Friday, October 14, 2011

Ruby from perspective of other programming languages

  • Don't confuse object attributes and local variables. If you are accustomed to C++ or Java, you might forget this. The variable @my_var is an instance variable (or attribute) in the context of whatever class you are coding, but my_var, used in the same circumstance, is only a local variable within that context.
  • Many languages have some kind of for loop, as does Ruby. The question sooner or later arises as to whether the index variable can be modified. Some languages do not allow the control variable to be modified at all (printing a warning or error either at compile time or runtime), and some will cheerfully allow the loop behavior to be altered in midstream by such a change. Ruby takes yet a third approach. When a variable is used as a for loop control variable, it is an ordinary variable and can be modified at will; however, such a modification does not affect the loop behavior! The for loop sequentially assigns the values to the variable on each iteration without regard for what may have happened to that variable inside the loop. For example, this loop will execute exactly 10 times and print the values 1 through 10:
    for var in 1..10
    puts "var = #{var}"
    if var > 5
    var = var + 2
    end
    end
  • Variable names and method names are not always distinguishable "by eye" in the immediate context. How does the parser decide whether an identifier is a variable or a method?

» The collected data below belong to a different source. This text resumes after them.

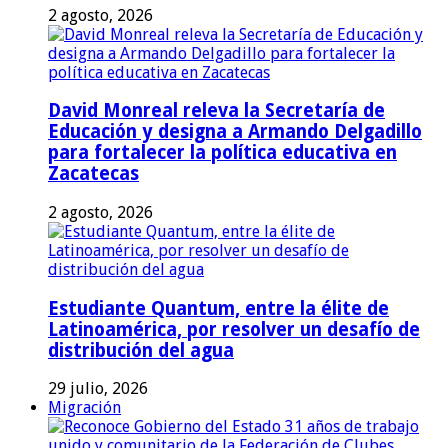
2 agosto, 2026
David Monreal releva la Secretaría de
Educación y designa a Armando Delgadillo
para fortalecer la política educativa en
Zacatecas
2 agosto, 2026
Estudiante Quantum, entre la élite de
Latinoamérica, por resolver un desafío de
distribución del agua
29 julio, 2026
Migración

The rule is that if the parser sees the identifier being assigned a value prior to its being used, it will be considered a variable; otherwise, it is considered to be a method name. (Note also that the assignment does not have to be executed but only seen by the interpreter.)
  • ARGV[0] is truly the first of the command-line parameters, numbering naturally from zero; it is not the file or script name preceding the parameters, like argv[0] in C.